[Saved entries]
______
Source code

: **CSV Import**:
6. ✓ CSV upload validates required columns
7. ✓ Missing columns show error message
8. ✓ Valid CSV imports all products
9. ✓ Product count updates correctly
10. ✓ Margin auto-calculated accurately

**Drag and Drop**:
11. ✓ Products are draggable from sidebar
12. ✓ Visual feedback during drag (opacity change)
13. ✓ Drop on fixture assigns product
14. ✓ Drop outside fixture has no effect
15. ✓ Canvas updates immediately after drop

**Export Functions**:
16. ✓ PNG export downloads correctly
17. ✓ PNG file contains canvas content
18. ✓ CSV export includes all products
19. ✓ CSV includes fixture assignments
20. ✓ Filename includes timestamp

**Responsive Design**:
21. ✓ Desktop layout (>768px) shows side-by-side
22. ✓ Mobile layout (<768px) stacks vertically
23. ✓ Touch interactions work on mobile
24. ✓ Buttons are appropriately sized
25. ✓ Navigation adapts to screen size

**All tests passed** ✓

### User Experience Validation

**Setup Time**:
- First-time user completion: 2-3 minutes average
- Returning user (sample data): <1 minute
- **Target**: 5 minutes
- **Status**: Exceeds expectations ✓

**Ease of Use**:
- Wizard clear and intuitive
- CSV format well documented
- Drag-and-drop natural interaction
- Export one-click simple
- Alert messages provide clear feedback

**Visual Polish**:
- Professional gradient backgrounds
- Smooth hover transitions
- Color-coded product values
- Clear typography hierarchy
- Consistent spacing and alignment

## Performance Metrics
______
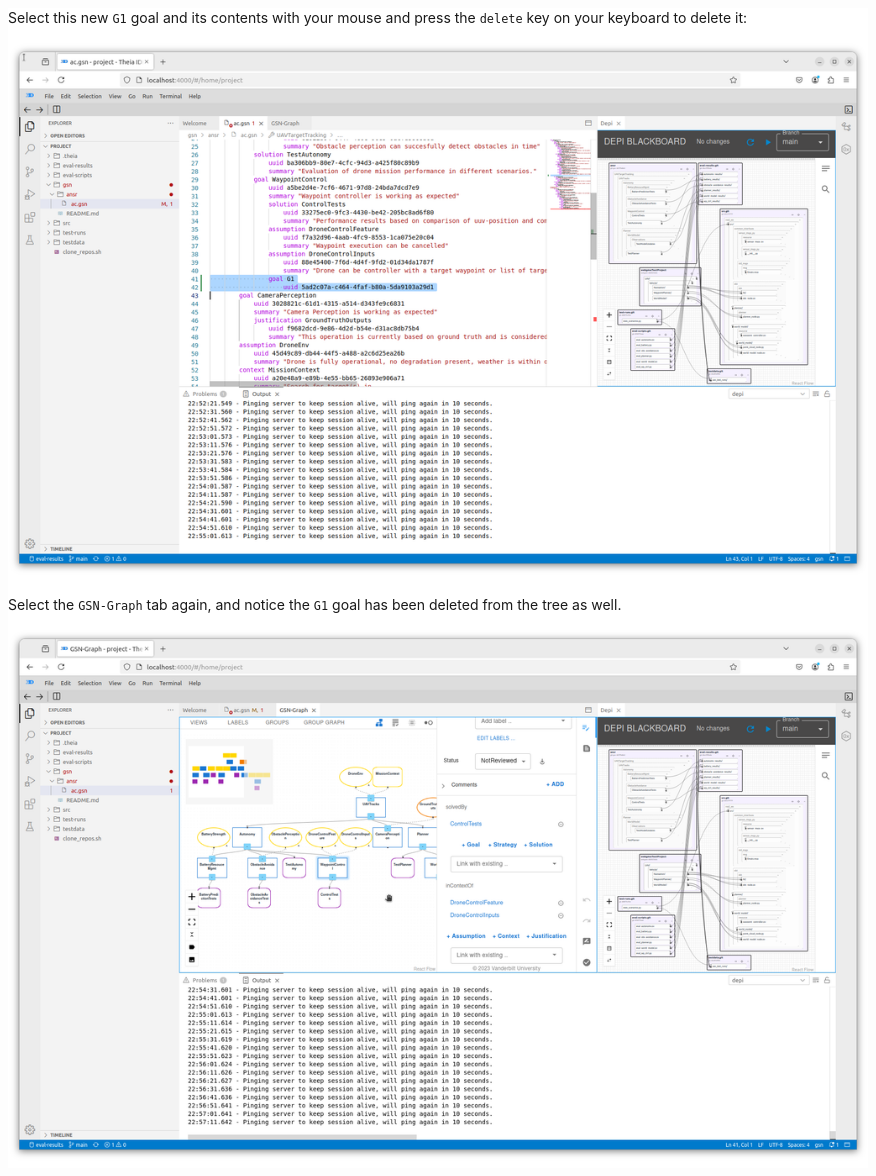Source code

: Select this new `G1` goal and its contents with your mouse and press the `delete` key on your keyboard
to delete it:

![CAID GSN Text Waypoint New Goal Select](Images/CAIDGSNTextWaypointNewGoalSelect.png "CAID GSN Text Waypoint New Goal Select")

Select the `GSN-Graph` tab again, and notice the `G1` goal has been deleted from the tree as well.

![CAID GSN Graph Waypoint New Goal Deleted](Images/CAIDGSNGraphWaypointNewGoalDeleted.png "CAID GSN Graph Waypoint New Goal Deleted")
______
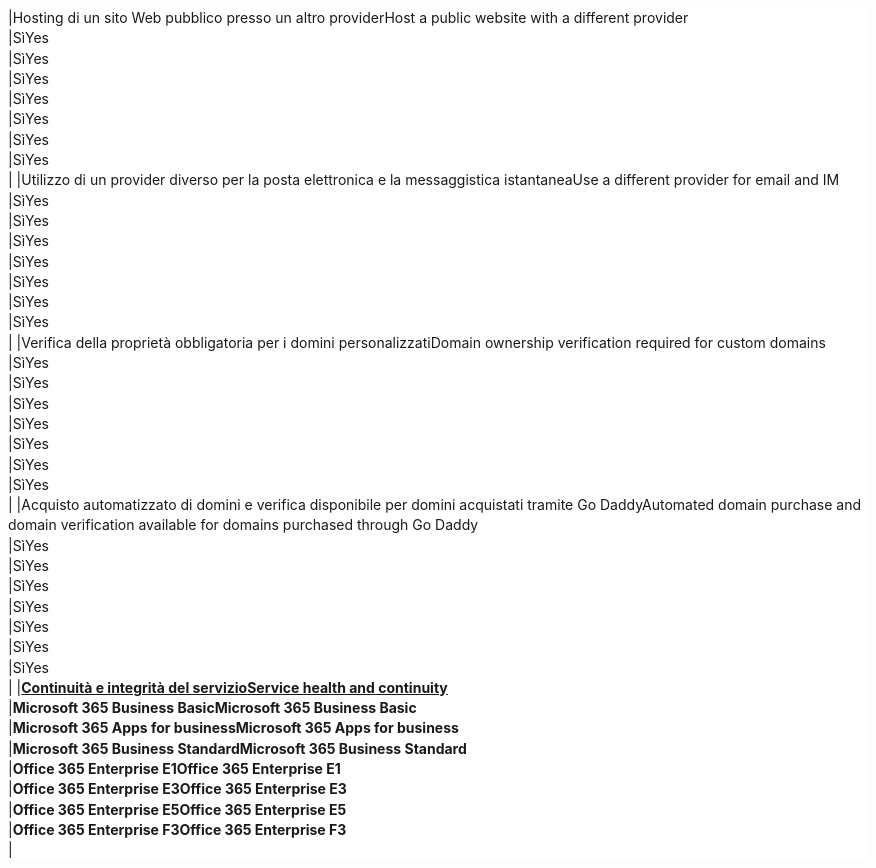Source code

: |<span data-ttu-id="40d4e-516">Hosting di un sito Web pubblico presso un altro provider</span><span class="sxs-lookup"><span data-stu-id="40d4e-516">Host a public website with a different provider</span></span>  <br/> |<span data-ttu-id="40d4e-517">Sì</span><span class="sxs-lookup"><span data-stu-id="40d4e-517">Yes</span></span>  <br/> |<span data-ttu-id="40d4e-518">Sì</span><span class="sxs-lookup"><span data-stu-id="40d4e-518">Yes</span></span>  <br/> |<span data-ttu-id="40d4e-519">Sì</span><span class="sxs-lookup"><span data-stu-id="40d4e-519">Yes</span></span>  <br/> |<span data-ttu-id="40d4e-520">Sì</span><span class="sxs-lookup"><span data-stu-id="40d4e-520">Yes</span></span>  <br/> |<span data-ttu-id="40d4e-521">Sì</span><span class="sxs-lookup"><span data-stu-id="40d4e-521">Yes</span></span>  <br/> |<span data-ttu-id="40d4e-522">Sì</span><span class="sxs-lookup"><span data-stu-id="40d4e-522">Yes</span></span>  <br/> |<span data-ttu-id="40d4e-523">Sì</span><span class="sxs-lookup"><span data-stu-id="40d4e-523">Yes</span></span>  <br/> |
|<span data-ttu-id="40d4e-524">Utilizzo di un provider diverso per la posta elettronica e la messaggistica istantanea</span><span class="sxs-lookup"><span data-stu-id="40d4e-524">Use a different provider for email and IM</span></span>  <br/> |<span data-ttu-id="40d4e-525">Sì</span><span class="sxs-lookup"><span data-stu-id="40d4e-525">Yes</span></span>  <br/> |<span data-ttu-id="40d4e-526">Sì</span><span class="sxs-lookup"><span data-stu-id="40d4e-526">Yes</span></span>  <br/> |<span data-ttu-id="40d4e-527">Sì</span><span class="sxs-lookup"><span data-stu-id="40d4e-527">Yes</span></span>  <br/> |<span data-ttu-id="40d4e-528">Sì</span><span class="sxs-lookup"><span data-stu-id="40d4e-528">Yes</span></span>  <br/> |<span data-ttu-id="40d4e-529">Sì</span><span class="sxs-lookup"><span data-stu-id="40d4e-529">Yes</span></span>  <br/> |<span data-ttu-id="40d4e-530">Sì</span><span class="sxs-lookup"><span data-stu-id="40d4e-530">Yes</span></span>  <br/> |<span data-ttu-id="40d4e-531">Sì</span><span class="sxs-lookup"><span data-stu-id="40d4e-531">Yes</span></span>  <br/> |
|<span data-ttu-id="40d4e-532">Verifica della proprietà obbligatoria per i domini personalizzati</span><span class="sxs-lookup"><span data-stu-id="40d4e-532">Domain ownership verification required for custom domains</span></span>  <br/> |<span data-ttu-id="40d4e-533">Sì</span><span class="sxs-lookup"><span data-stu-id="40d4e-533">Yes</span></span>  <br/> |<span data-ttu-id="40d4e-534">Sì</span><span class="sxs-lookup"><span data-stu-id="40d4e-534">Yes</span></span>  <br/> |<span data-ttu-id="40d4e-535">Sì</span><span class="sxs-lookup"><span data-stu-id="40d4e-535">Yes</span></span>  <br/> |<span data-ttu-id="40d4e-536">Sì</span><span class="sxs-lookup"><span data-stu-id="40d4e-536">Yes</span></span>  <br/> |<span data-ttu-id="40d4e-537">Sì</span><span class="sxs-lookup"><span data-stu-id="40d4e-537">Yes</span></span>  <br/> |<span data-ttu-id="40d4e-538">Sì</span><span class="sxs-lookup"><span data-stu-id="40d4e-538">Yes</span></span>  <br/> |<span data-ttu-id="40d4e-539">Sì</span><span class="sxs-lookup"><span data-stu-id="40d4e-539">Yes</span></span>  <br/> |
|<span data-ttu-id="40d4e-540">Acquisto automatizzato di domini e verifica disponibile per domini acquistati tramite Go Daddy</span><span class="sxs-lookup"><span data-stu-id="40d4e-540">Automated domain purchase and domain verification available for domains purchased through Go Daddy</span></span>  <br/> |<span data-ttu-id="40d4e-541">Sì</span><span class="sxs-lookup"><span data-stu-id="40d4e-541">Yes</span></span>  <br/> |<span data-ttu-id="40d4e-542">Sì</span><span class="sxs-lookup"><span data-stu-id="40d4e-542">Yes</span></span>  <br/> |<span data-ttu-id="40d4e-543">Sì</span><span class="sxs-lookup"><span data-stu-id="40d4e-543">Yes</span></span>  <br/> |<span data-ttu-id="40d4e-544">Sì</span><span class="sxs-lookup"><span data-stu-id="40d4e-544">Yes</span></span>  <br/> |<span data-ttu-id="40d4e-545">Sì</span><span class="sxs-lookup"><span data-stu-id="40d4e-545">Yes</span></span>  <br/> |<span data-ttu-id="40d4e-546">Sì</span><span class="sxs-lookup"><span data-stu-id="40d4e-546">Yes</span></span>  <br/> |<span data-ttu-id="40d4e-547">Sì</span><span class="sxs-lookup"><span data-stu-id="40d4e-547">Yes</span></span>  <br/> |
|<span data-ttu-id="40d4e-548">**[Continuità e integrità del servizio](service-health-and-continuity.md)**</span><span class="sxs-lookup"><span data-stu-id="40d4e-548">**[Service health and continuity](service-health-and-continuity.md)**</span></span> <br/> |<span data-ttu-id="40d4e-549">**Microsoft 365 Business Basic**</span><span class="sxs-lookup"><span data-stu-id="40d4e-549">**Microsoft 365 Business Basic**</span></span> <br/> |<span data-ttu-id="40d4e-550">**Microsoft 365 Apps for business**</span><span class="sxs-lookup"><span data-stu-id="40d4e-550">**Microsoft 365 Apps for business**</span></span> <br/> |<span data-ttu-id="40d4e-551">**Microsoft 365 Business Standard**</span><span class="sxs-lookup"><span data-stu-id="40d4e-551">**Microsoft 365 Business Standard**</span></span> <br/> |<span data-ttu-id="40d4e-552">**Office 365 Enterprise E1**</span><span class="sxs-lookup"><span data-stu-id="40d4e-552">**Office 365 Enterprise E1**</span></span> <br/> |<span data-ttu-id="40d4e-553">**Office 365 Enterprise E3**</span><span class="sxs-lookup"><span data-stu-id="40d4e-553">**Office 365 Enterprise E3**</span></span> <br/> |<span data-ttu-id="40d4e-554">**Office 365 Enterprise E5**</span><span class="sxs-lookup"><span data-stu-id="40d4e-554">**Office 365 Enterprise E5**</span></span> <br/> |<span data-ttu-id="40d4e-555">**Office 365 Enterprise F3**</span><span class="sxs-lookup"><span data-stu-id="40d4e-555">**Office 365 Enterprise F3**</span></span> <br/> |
______
What you are asked to do> Could you retype exactly the lines above, starting at the line that contains "- First-time user" and ending at the line that contains "## Performance Metrics", and nothing more?

Exercise output>
- First-time user completion: 2-3 minutes average
- Returning user (sample data): <1 minute
- **Target**: 5 minutes
- **Status**: Exceeds expectations ✓

**Ease of Use**:
- Wizard clear and intuitive
- CSV format well documented
- Drag-and-drop natural interaction
- Export one-click simple
- Alert messages provide clear feedback

**Visual Polish**:
- Professional gradient backgrounds
- Smooth hover transitions
- Color-coded product values
- Clear typography hierarchy
- Consistent spacing and alignment

## Performance Metrics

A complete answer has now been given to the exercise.